Cosa de una hora más tarde, Zavgórodni estaba ya de regreso. Lo acompañaban el teniente coronel Opálikov, al mando del regimiento, y el ingeniero Kudlái. En ese espacio de tiempo se había presentado asimismo en la plana mayor el teniente coronel Pajómov, jefe del batallón de servicios del aeródromo. Después de haber despachado ciertos asuntos suyos con el comandante de la plana mayor, y ante la aparición de Pajómov, mostró Opálikov deseos de marchar, pero el comandante lo retuvo, y se pusieron a debatir todos juntos las medidas que debían tomarse.
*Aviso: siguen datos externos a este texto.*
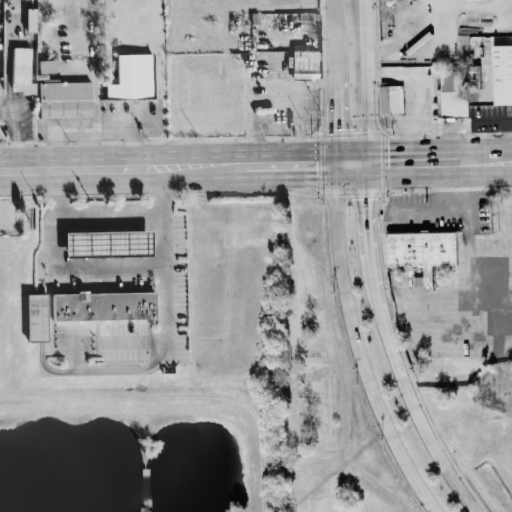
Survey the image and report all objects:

Kudlái manifestó que no había en el almacén motores de recambio y que, de solicitar uno a la división, no tardarían menos de una semana en recibirlo. Zavgórodni propuso desprender las alas del fuselaje y transportar el avión por carretera hasta la base. El comandante, por su parte, propuso remolcar el aparato, lo cual suscitó en Zavgórodni una sonrisita despectiva. El teniente coronel Pajómov no dijo nada y, dando muestras de celo en el cumplimiento de su deber, hizo unas cuantas anotaciones en una libreta.
Opálikov, que había escuchado con aire divertido a los que tomaron la palabra, se puso en pie y comenzó a recorrer la habitación de una esquina a otra.
—Después de escuchar y analizar todos los disparates que han dicho ustedes, cada uno según sus capacidades, he llegado a la conclusión de que hay que dejar el avión donde está, a la espera del nuevo motor. Si lo hacemos viajar ciento veinte kilómetros en un transporte rodado, lo que quede no servirá ni para chatarra. Entre tanto, es preciso destacar un centinela junto al aparato para evitar que los chiquillos del lugar hagan de las suyas con el cuadro de mandos. Eso —dijo con un ademán dirigido a Pajómov— corre de tu cuenta.
El teniente coronel Pajómov dejó la libreta en el alféizar de la ventana y se puso en pie.
—Perdone usted —dijo tímidamente—, pero ese plan es irrealizable.
Aunque de grado no inferior a él, mayor en edad y, por tanto, no obligado a sometérsele, Pajómov reconocía la superioridad de Opálikov, consciente de que estaba más próximo a los altos mandos y convencido de que iban a ascenderlo a coronel antes que a él. Por esta razón le hablaba de usted.
—Irrealizable ¿por qué motivo? —indagó con impaciencia Opálikov, que detestaba las objeciones, cualquiera que fuese su naturaleza.
—Toda la compañía afecta a la comandancia está de servicio desde hace dos semanas, y no hay personal para los relevos —explicó Pajómov recuperando la libreta, que consultó de una ojeada—. Hay siete hombres en la enfermería, veintidós trabajando en el aprovisionamiento de leña y uno de permiso. Y eso es todo.
—Alguno habrá de quien echar mano. Cualquiera, aunque sea un inútil. Alguien que duerma junto al aparato, que sepa dar razón en un momento dado…
—Nadie en absoluto, camarada teniente coronel.
Y el semblante de Pajómov, al decir esto, reflejaba tal tristeza que resultaba imposible no creerlo.
—Sí, desde luego, es un mal asunto —comenzó a decir Opálikov, como pensando en voz alta. Pero de repente se le escapó una exclamación—: ¡Lo tengo! Escucha, ¿por qué no enviar a ese…? ¿Cómo se llama? Ese soldado tuyo, el pasmarote que suele montar a caballo…
—No te referirás a Chonkin. —Pajómov no daba crédito a aquella sugerencia.
—Chonkin, por supuesto. ¡Qué inteligencia la mía, se mire como se mire! —exclamó Opálikov con extrañeza, golpeándose la frente con la palma de la mano.
—Pero es que Chonkin…
—¿Qué pasa con él?
—Que nos quedaremos sin nadie que lleve la leña a la cocina.
—En nuestro regimiento —declaró Opálikov— no hay nadie insustituible.
La propuesta fue aprobada sin que el teniente coronel Pajómov osara argumentar nada en contra.